Superficially, it might seem like a good thing if our theoretical models can match real-world data. But is it? If I succeed in making a computer spit out accurate numbers from a model that is too complex for my meagre mortal mind to disentangle, can I claim to have learnt anything about the world?

In terms of improving our understanding and ability to develop new ideas and innovations, making a computer produce the same data as an experiment has little value. Imagine I construct a computer model of an amoeba, that includes the dynamics of every molecule and every electron in it. I can be confident that the output of this model will perfectly match the behaviour of the amoeba. So there is no point in wasting computer-time simulating that model; I already know what the results will be, and it will teach me precisely nothing about the amoeba.

If I want to learn how an amoeba (or anything) works, by theoretical modelling, I need to leave things out of the model. Only then will I discover whether those features were important and, if so, for what.

When I was a physics undergraduate, I remember once explaining Galileo's famous experiment to a classicist friend; the (possibly apocryphal) one where he dropped large and small stones from the leaning tower of Pisa, to demonstrate that gravity applies the same acceleration to all bodies. "But a stone falls faster than a feather," she protested. I said that was just because of the air resistance, so the demonstration would work perfectly if you could take the air away. "But you can't," she pointed out. "The theory's pointless if it doesn't apply to the real world. So Galileo was wrong." I have a strong suspicion that she was just trying to wind me up - and succeeding. The point, which she probably appreciated really, is that the idealized scenario teaches us about gravity, and we can't hope to understand the effects of gravity-plus-air before we understand gravity alone.

Similarly, if Newton had acknowledged that no object has ever found itself perfectly free of any unbalanced force, he would never have formulated his first law of motion. If Schroedinger had fretted that an electron and proton cannot be fully isolated from all external influences, he would have failed to solve the structure of the hydrogen atom and establish the fundamentals of quantum mechanics. The simplicity of the laws of nature can only be investigated by idealized models (like the one-dimensional "fluid" below), before adding the bells and whistles of more realistic scenarios.

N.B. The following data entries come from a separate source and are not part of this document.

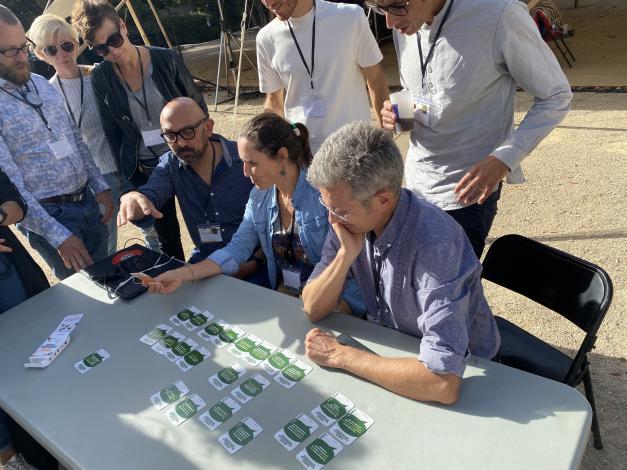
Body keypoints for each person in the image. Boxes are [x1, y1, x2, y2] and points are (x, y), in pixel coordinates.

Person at [302, 122, 500, 404]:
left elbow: (442, 382)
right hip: (398, 350)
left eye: (340, 210)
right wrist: (345, 255)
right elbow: (312, 307)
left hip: (475, 375)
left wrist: (340, 354)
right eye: (328, 207)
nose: (332, 219)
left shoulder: (435, 245)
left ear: (383, 199)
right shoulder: (350, 222)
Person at [374, 0, 572, 257]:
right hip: (414, 186)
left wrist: (505, 158)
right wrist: (399, 113)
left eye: (396, 7)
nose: (388, 21)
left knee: (442, 291)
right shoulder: (405, 24)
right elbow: (425, 95)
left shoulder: (499, 14)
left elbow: (556, 96)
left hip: (466, 193)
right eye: (379, 9)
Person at [144, 113, 363, 314]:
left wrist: (341, 308)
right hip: (286, 295)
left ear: (281, 156)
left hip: (332, 301)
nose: (245, 172)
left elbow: (354, 266)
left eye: (252, 163)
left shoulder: (325, 197)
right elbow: (238, 248)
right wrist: (183, 274)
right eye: (242, 162)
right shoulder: (259, 198)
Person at [71, 0, 207, 261]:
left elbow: (198, 107)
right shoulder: (102, 77)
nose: (112, 51)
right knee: (166, 237)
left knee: (205, 225)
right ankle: (177, 284)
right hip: (146, 168)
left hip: (186, 157)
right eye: (101, 49)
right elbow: (112, 132)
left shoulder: (165, 59)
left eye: (114, 39)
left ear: (123, 26)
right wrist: (126, 179)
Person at [0, 4, 112, 281]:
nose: (22, 56)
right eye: (10, 51)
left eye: (22, 46)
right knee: (85, 296)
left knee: (110, 278)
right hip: (51, 216)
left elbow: (74, 138)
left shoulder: (40, 83)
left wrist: (100, 186)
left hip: (86, 201)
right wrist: (58, 236)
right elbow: (10, 186)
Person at [28, 13, 129, 256]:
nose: (62, 54)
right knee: (106, 241)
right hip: (95, 177)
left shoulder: (102, 75)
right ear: (41, 54)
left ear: (76, 43)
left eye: (67, 45)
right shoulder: (46, 95)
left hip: (127, 163)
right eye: (51, 50)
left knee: (150, 226)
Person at [117, 98, 256, 272]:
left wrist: (256, 262)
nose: (181, 143)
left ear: (208, 128)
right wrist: (133, 197)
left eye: (188, 132)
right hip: (204, 260)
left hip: (251, 261)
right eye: (170, 135)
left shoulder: (245, 159)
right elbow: (151, 194)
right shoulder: (170, 165)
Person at [256, 0, 389, 152]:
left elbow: (376, 79)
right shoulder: (265, 38)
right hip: (302, 154)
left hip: (355, 151)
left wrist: (384, 137)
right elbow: (274, 101)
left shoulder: (349, 17)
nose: (267, 2)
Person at [0, 171, 49, 470]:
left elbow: (15, 205)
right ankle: (9, 457)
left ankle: (46, 432)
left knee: (35, 350)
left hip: (9, 275)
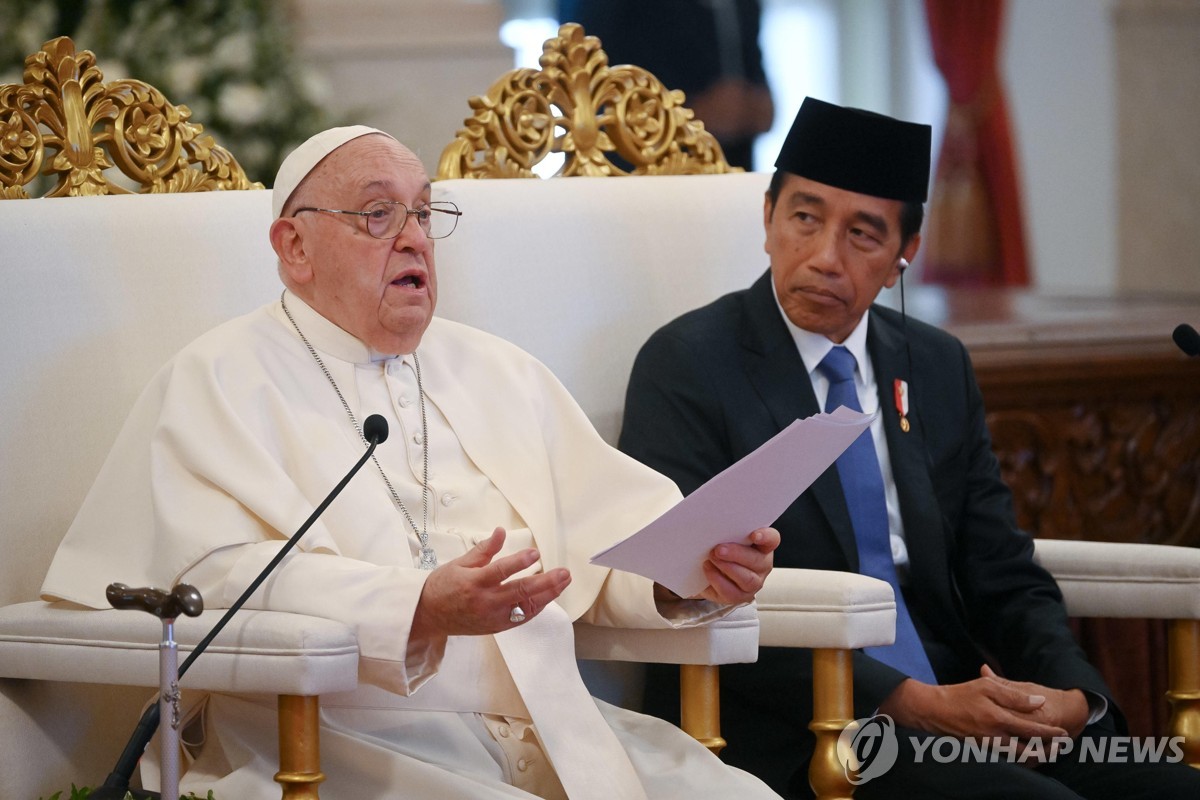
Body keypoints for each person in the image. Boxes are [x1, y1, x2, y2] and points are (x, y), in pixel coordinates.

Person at [40, 126, 782, 800]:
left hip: (560, 731)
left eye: (425, 215)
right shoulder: (218, 379)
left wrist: (687, 574)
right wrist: (416, 606)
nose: (415, 239)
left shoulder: (499, 369)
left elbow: (599, 554)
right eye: (377, 215)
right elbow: (209, 580)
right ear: (293, 248)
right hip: (338, 742)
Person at [618, 98, 1200, 799]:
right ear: (768, 217)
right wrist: (911, 704)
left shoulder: (932, 364)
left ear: (904, 256)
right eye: (804, 217)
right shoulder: (688, 364)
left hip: (955, 705)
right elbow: (680, 595)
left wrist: (1075, 700)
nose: (825, 258)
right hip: (793, 727)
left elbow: (1000, 571)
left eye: (863, 235)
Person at [565, 0, 774, 170]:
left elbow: (752, 66)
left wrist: (759, 99)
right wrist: (687, 114)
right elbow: (584, 64)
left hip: (732, 169)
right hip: (640, 172)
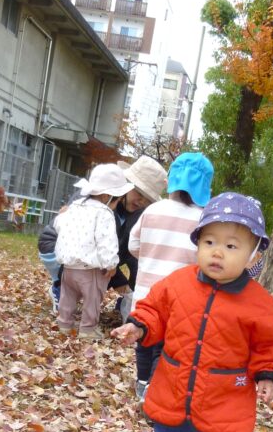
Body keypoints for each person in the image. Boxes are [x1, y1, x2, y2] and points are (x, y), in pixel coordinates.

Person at [112, 192, 273, 432]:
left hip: (225, 395)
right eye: (209, 241)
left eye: (231, 246)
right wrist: (138, 327)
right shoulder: (178, 283)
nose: (217, 252)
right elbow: (154, 309)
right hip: (174, 384)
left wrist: (268, 374)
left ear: (253, 256)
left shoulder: (259, 302)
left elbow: (272, 343)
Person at [127, 151, 213, 400]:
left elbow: (134, 246)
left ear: (171, 182)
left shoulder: (153, 211)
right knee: (166, 348)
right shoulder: (203, 220)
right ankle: (153, 387)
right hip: (181, 302)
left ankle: (143, 381)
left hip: (145, 295)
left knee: (143, 340)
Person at [54, 163, 133, 339]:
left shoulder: (75, 206)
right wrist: (111, 264)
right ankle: (87, 329)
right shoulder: (104, 213)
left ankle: (64, 323)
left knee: (67, 297)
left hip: (68, 267)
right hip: (91, 271)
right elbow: (107, 241)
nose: (117, 203)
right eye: (117, 199)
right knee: (92, 300)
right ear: (106, 196)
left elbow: (59, 224)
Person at [107, 155, 168, 302]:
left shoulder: (141, 219)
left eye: (148, 199)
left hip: (111, 265)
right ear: (127, 185)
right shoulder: (106, 199)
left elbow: (136, 259)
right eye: (139, 193)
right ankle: (60, 287)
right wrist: (119, 280)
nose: (142, 201)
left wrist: (137, 293)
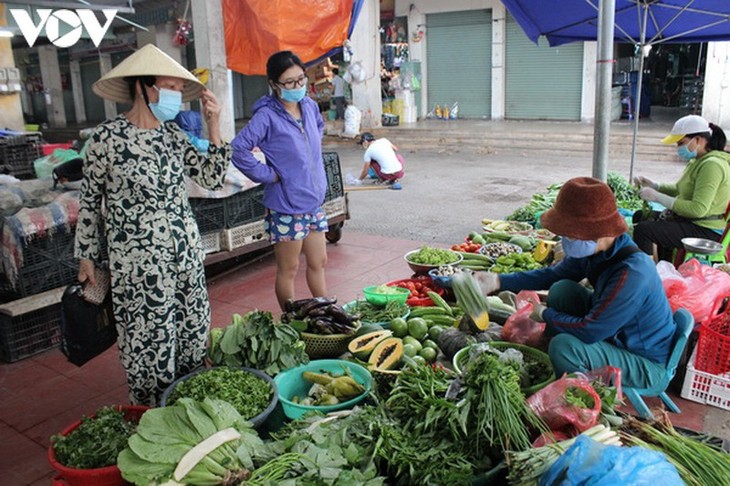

With increasing research emphasis on throwing massive experimental and computational power at chemically complex biophysical and nanotechnological systems, and in the face of financial pressure to follow applications-led research, it would be easy to forget the importance of developing idealized models, elegant enough to deduce general principles that transcend any one specific application. So let's adiabatically raise a semi-infinite glass of (let's assume) milk, and drink to the health of the spherical cow.